Researchers analyzed data from 286 patients with acute MI and either a total or partial artery occlusion. Samples were extracted from the occluded coronary and reviewed for the presence of crystals, size, composition and serum level measurements.

Cholesterol crystals were seen in 89% of patients (mean age, 60 years; 76% men), 60% of whom had moderate to extensive cholesterol crystal content. Patients with totally occluded arteries had larger crystal clusters (46,760 µm2) vs. those with partially occluded arteries (33,167 µm2; P < .03).

Those with crystal cluster areas in the highest tertile were more likely to have a TIMI 1 flow grade (P < .01) and less likely to have a TIMI 3 blush grade (P < .01).

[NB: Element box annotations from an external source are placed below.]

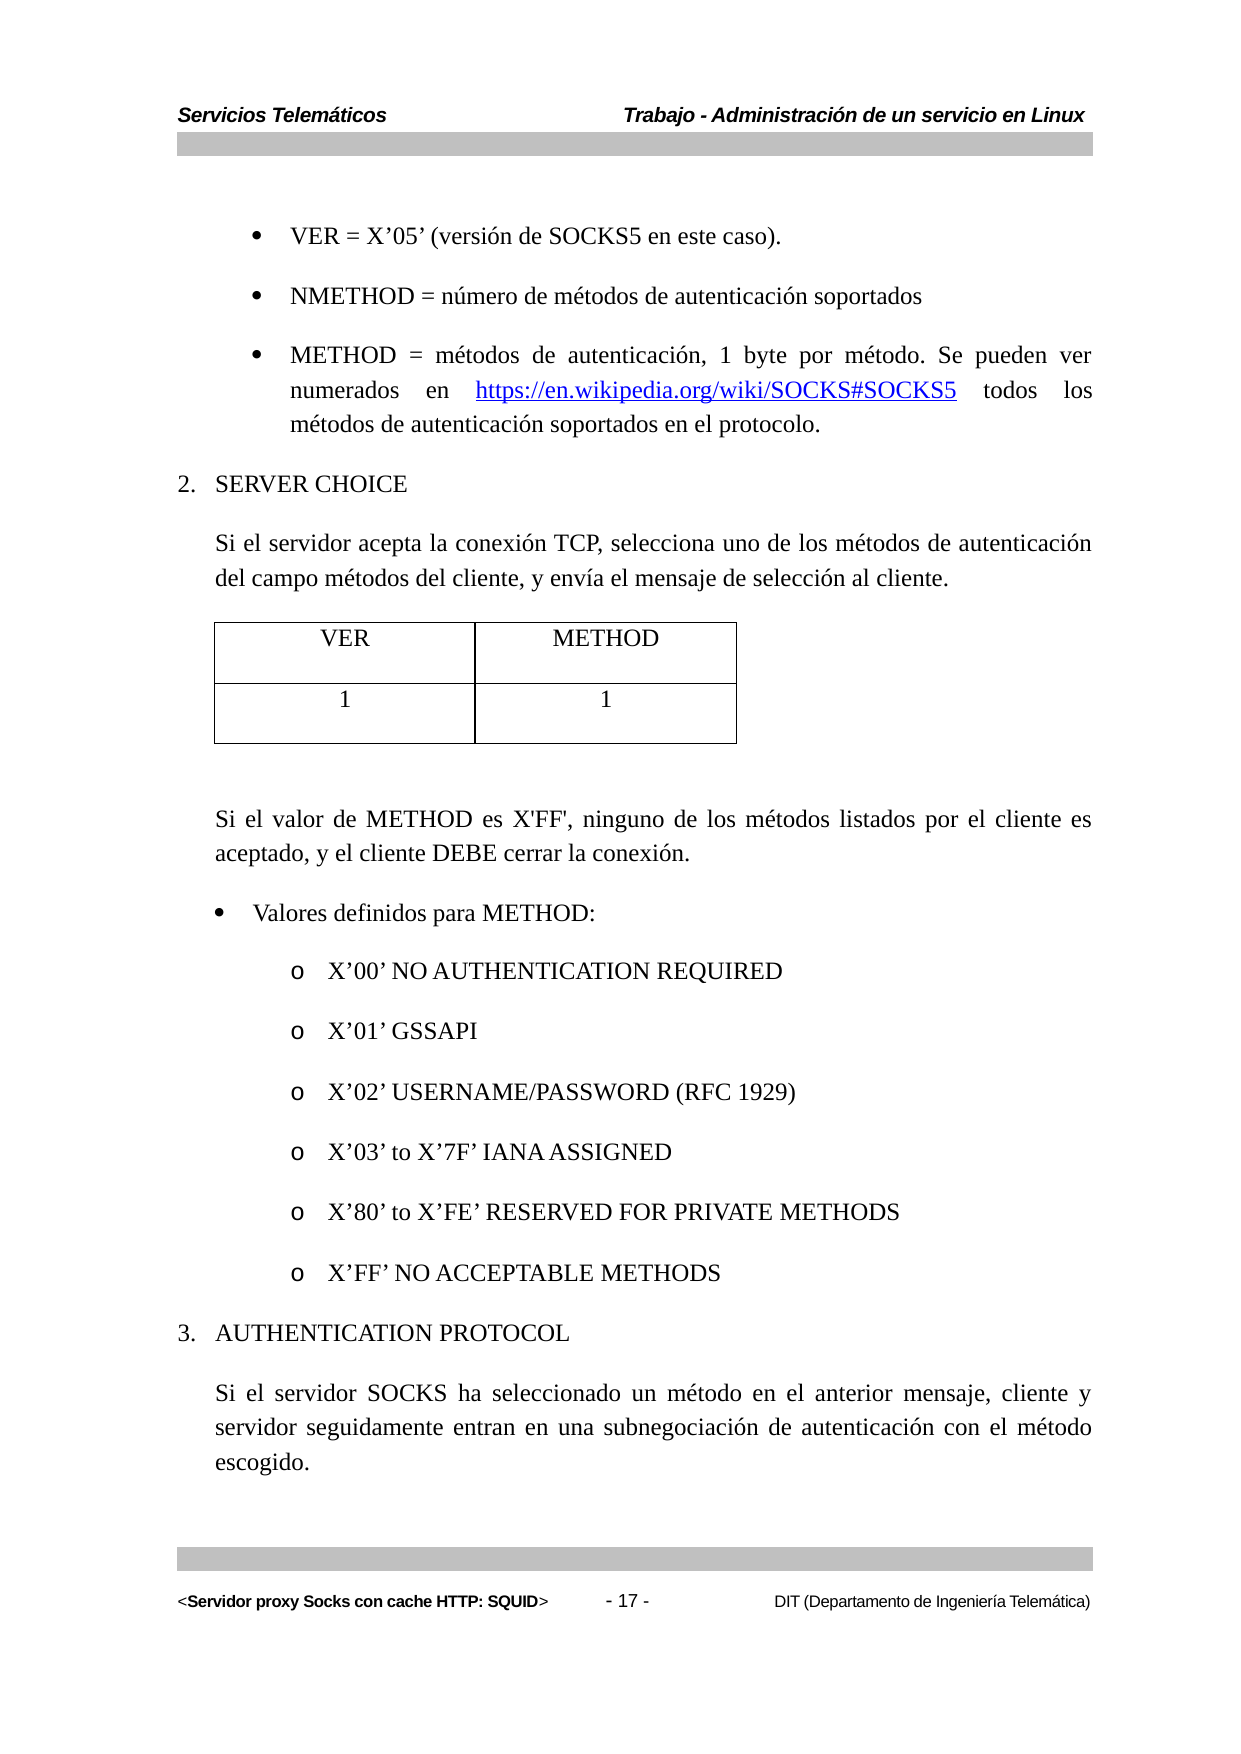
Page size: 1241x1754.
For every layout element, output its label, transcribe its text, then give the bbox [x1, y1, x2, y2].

list X’FF’ NO ACCEPTABLE METHODS [290, 1258, 1093, 1289]
table_header METHOD [476, 623, 736, 683]
text Si el servidor SOCKS ha seleccionado un método en el anterior mensaje, cliente y servidor seguidamente entran en una subnegociación de autenticación con el método escogido. [215, 1378, 1093, 1476]
text Si el servidor acepta la conexión TCP, selecciona uno de los métodos de autenticación del campo métodos del cliente, y envía el mensaje de selección al cliente. [215, 528, 1093, 592]
list X’02’ USERNAME/PASSWORD (RFC 1929) [290, 1077, 1093, 1107]
list VER = X’05’ (versión de SOCKS5 en este caso). [252, 221, 1093, 250]
list NMETHOD = número de métodos de autenticación soportados [252, 281, 1093, 310]
table_cell 1 [476, 684, 736, 743]
list X’01’ GSSAPI [290, 1016, 1093, 1047]
list METHOD = métodos de autenticación, 1 byte por método. Se pueden ver numerados en https://en.wikipedia.org/wiki/SOCKS#SOCKS5 todos los métodos de autenticación soportados en el protocolo. [252, 340, 1093, 438]
table_cell 1 [215, 684, 474, 743]
list SERVER CHOICE [177, 469, 1093, 498]
list X’03’ to X’7F’ IANA ASSIGNED [290, 1137, 1093, 1168]
text Si el valor de METHOD es X'FF', ninguno de los métodos listados por el cliente es aceptado, y el cliente DEBE cerrar la conexión. [215, 804, 1093, 867]
list AUTHENTICATION PROTOCOL [177, 1318, 1093, 1347]
list X’00’ NO AUTHENTICATION REQUIRED [290, 956, 1093, 987]
table_header VER [215, 623, 474, 683]
list X’80’ to X’FE’ RESERVED FOR PRIVATE METHODS [290, 1197, 1093, 1228]
list Valores definidos para METHOD: [215, 898, 1093, 927]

Patients with the two highest tertiles of crystal cluster area had higher interleukin-1 beta levels vs. those with no crystals (P < .01).

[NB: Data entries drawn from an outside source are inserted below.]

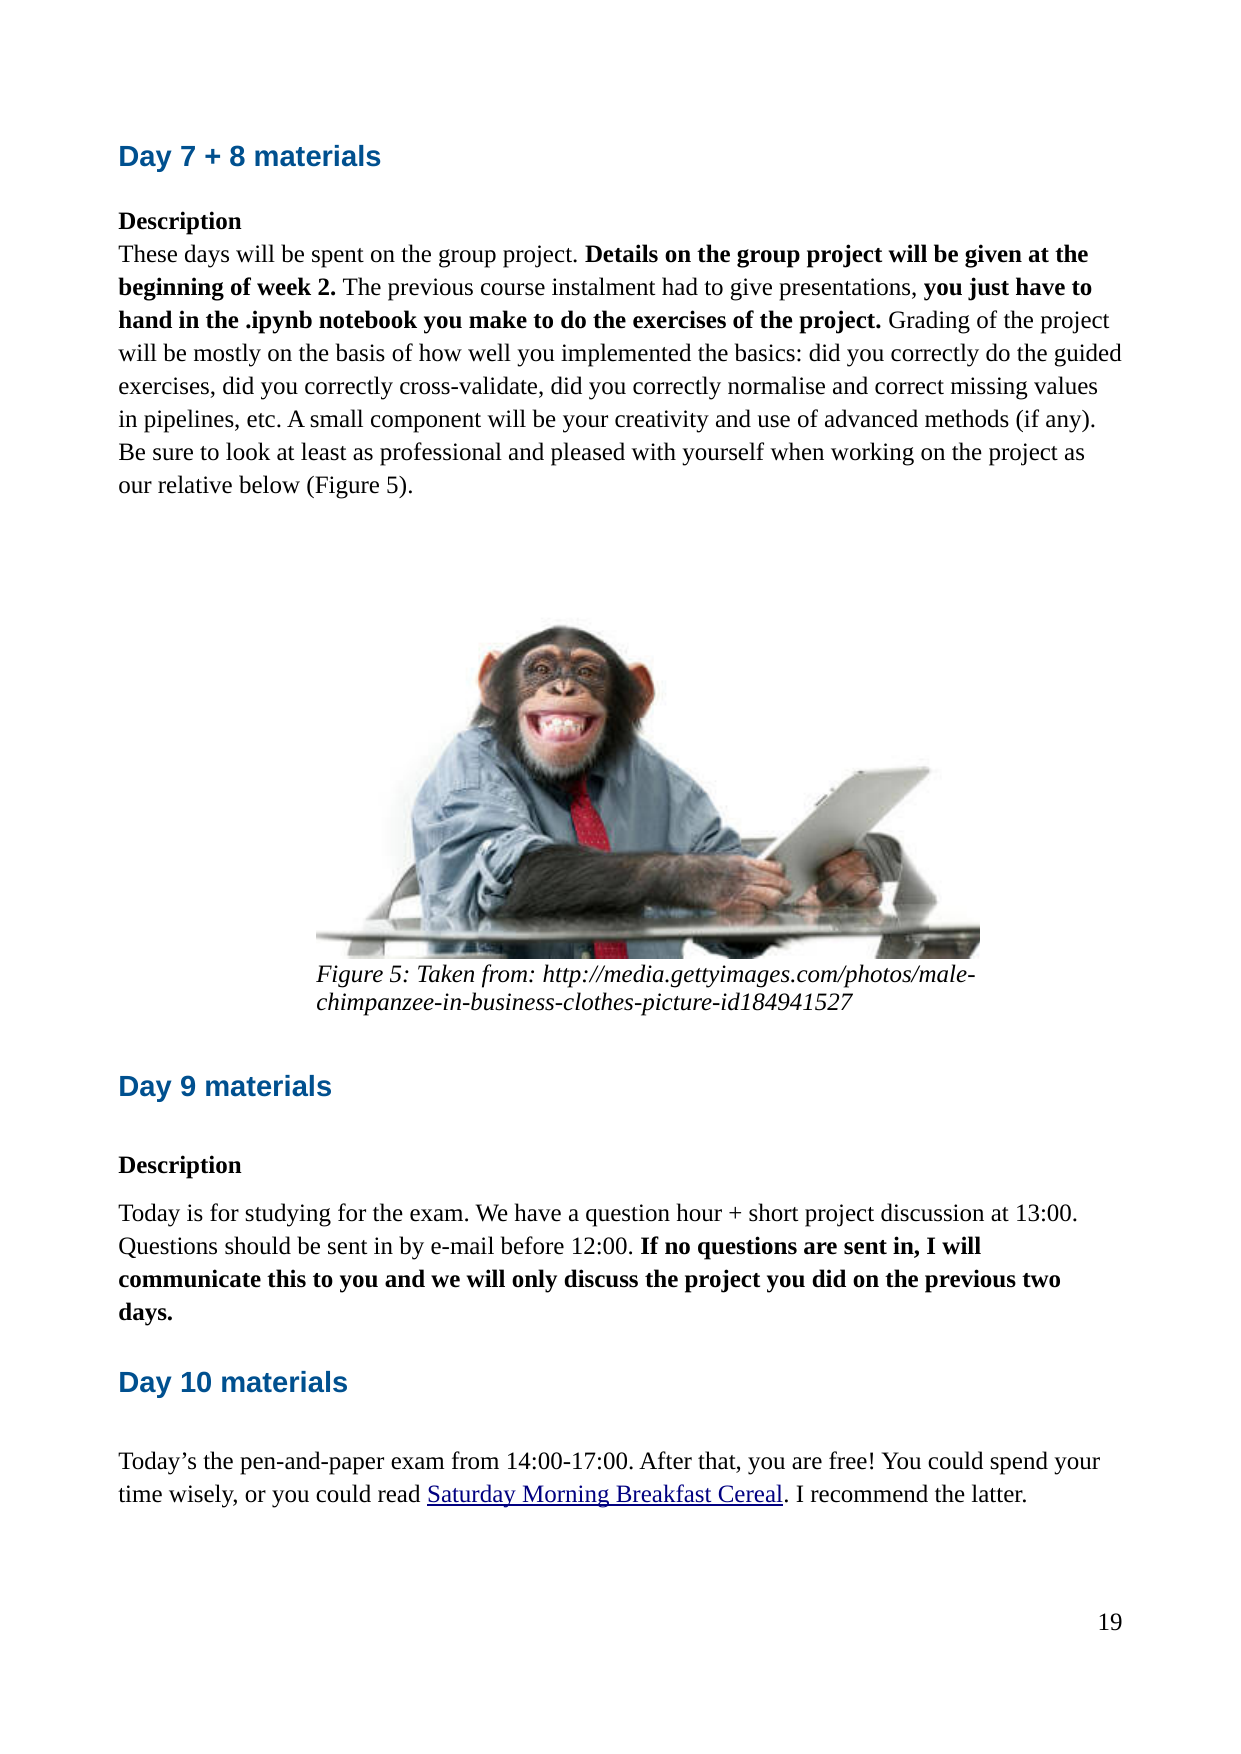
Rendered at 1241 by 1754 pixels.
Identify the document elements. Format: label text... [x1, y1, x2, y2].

text Figure 5: Taken from: http://media.gettyimages.com/photos/male-chimpanzee-in-business-clothes-picture-id184941527 [316, 959, 980, 1016]
picture [316, 518, 980, 959]
subtitle Day 10 materials [118, 1365, 1122, 1399]
text Today is for studying for the exam. We have a question hour + short project discussion at 13:00. Questions should be sent in by e-mail before 12:00. If no questions are sent in, I will communicate this to you and we will only discuss the project you did on the previous two days. [118, 1198, 1122, 1326]
text Today’s the pen-and-paper exam from 14:00-17:00. After that, you are free! You could spend your time wisely, or you could read Saturday Morning Breakfast Cereal. I recommend the latter. [118, 1446, 1122, 1508]
text Description These days will be spent on the group project. Details on the group project will be given at the beginning of week 2. The previous course instalment had to give presentations, you just have to hand in the .ipynb notebook you make to do the exercises of the project. Grading of the project will be mostly on the basis of how well you implemented the basics: did you correctly do the guided exercises, did you correctly cross-validate, did you correctly normalise and correct missing values in pipelines, etc. A small component will be your creativity and use of advanced methods (if any). Be sure to look at least as professional and pleased with yourself when working on the project as our relative below (Figure 5). [118, 206, 1122, 499]
subtitle Day 9 materials [118, 1069, 1122, 1103]
text Description [118, 1150, 1122, 1179]
subtitle Day 7 + 8 materials [118, 139, 1122, 206]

Smaller cholesterol crystal cluster areas were seen in patients with recurrent acute MI (P < .04), in addition to lower troponin (P < .02) and interleukin-1 beta levels (P < .04).

Women had a smaller crystal cluster area (31,340 µm2) vs. men (45,798 µm2; P < .03).

Macrophages were attached to cholesterol crystals. During acute MI, coronary artery aspirates had a large number of crystal deposits.

“The current study suggests that [cholesterol crystals] appear to have an active role in [acute] MI, raising an intriguing perspective of atherosclerosis as a crystalloid disease,” Abela and colleagues wrote. – by Darlene Dobkowski

Disclosures: Abela reports he received a grant from Merck, serves on an advisory board for Merck, consults for Novartis and is a speaker for Amgen and Daiichi Sankyo. Please see the study for all other authors’ relevant financial disclosures.